R e-entry after a longish vacation is always a disorienting time. You turn the key and have to push the door hard to get past the drifts of unopened mail. Most of the mail is bills, of course, and that brings on its own sense of delirium.
But for me what’s made the past few days especially bizarre is to find that, after two weeks of avoiding the news cycle, I return to discover that Barack Obama has become my president, prophet and anointed philosopher king — all without an election!
While dumping out heaps of sandy vacation laundry, I learn from NPR that “Barack Obama has left Jordan and is on his way to Israel,” as if his movements are already of such national import that we all need to know what he said before he got on the plane, at what time he’ll be airborne, and what he’s expected to say when he lands.
NPR believes I wish to know these things. I don’t, really. What I’d like to know is why nobody makes a fuss when John McCain goes overseas. We are a politically divided country, after all; half of us, give or take, vote Republican, and you’d think that broadcasters might remember those of us in the Other America.
In the past few days I’ve been repeatedly assured that our new leader-apparent is “burnishing his foreign policy credentials” (rather than creating them) on his fly-past of exotic distant locations.
And that is so much more interesting than the boring fact that Obama’s unsung rival already has foreign policy credentials. When Barack Obama was a callow teenager, John McCain had already seen the world; over 30 years he’s repeatedly visited Europe and Asia and Latin America and the Middle East. If any candidate knows foreign affairs, McCain does. And the world knows him — and likes him, too.
Even McCain’s old torturers in Vietnam are so impressed by his mettle that the chief Hanoi Hilton hotelier told the BBC he’d vote for him if he could. I guess we’d hear more about that if he weren’t merely an aging pretender to the throne.
I’m chopping tomatoes for dinner the first night back when C-SPAN tells me that Barack Obama has decided to give his coronation speech in an outdoor Denver venue vast enough to seat 81,000.
Why? One reason is, of course, to remind us all of the similarities between the dauphin and Camelot’s venerated dead king. JFK also gave such a speech, in such a place.
Another more cunning reason: The dauphin knows that he has only a few more courtier-delegates than the still-dangerous usurped Queen Hillary.
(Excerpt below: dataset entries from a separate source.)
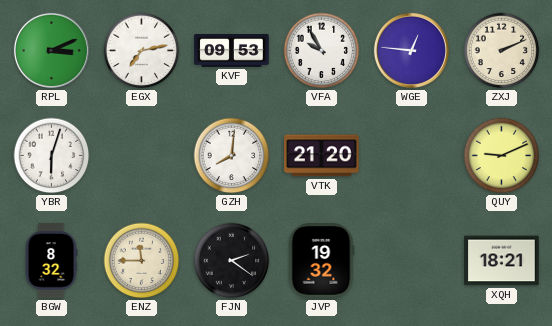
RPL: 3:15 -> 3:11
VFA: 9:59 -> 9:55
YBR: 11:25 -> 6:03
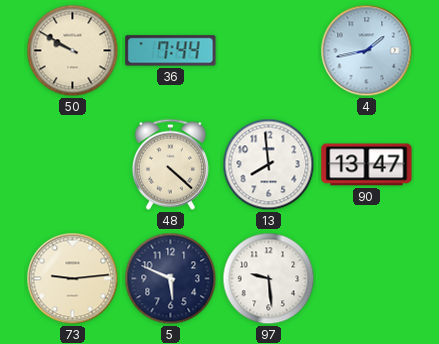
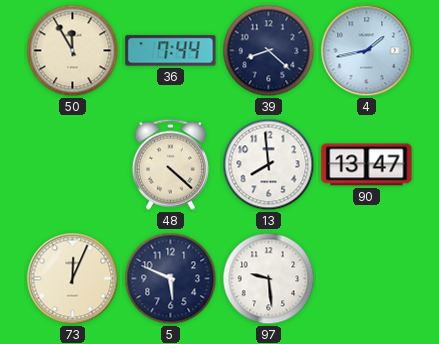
50: 9:50 -> 11:55
39: none -> 8:22
73: 9:14 -> 12:04
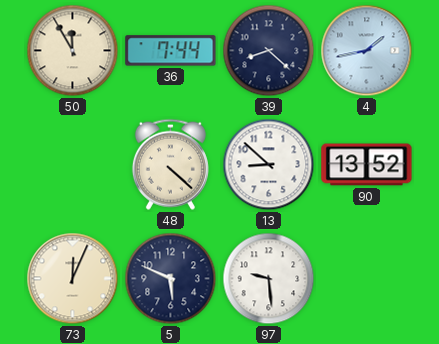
13: 7:59 -> 8:52
90: 13:47 -> 13:52
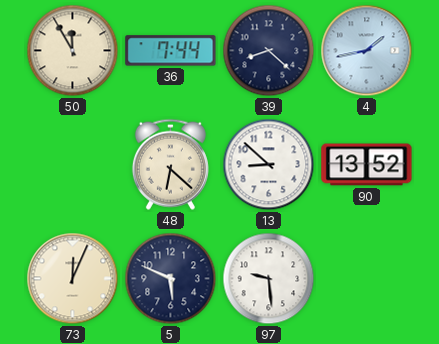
48: 4:22 -> 6:22
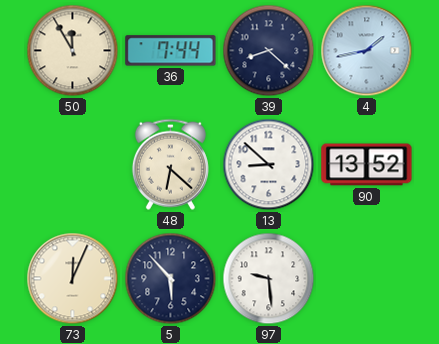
5: 5:49 -> 5:53
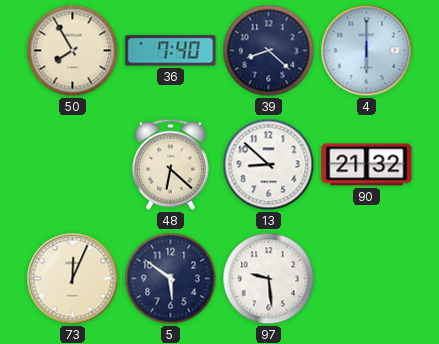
50: 11:55 -> 7:55
36: 7:44 -> 7:40
4: 1:43 -> 6:00
90: 13:52 -> 21:32
5: 5:53 -> 5:51
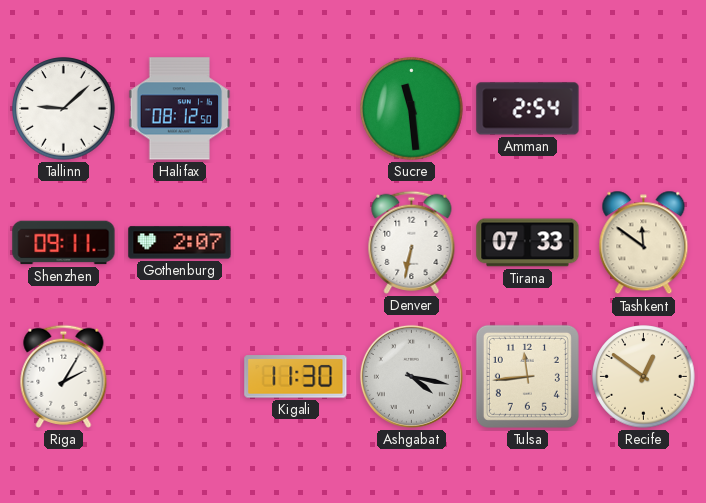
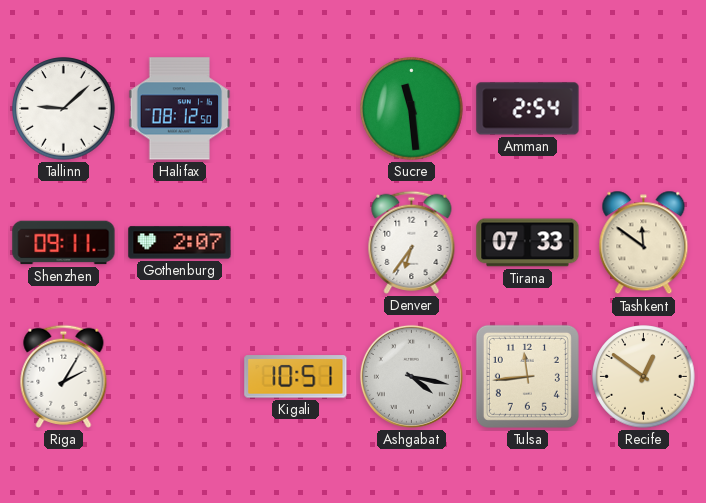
Denver: 6:32 -> 6:36
Kigali: 11:30 -> 10:51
Put all their courtiers in one room, and the people might notice just how narrow his victory was. Drown the queen’s minions in a sea of tens of thousands of Obamaniacs, however, and the optics will delude.
Obama is the man who will be king, he is a foregone conclusion — and his noble visage is everywhere. As I’m throwing shoes into bins in our mud room, Obama’s face looks out from seemingly every one of the newspapers piled high in our absence. He’s always shot slightly from below, his eyes narrowing under the weight of his intelligence and his jaw jutting handsomely.
Having been away from Obama’s images in the media and the image-making around him for two weeks, I’m struck afresh with the way it all looks like propaganda. His photos seem straight from the pages of Pravda, as reprinted by The Washington Post and The New York Times. Even that astonishing New Yorker cover, which came out while we were at the beach, seems not to have dented Obama’s pixilated halo.
At last, though, some prominent journalists are getting queasy. NBC’s Andrea Mitchell expressed disquiet this week with the controlled footage from Obama’s trips to Iraq and Afghanistan, where he gave what she said “what some would call fake interviews,” to non-journalists. Of Obama’s message management, Mitchell said, “We’ve not seen a presidential candidate do this in my recollection ever before.”
But surely only a docile press lets a candidate get away with tactics like these. Is it any wonder that in a Rasmussen poll earlier this week, 49 percent of voters said they think reporters favor Obama in their coverage, and only 24 percent trust the press to report the election without bias?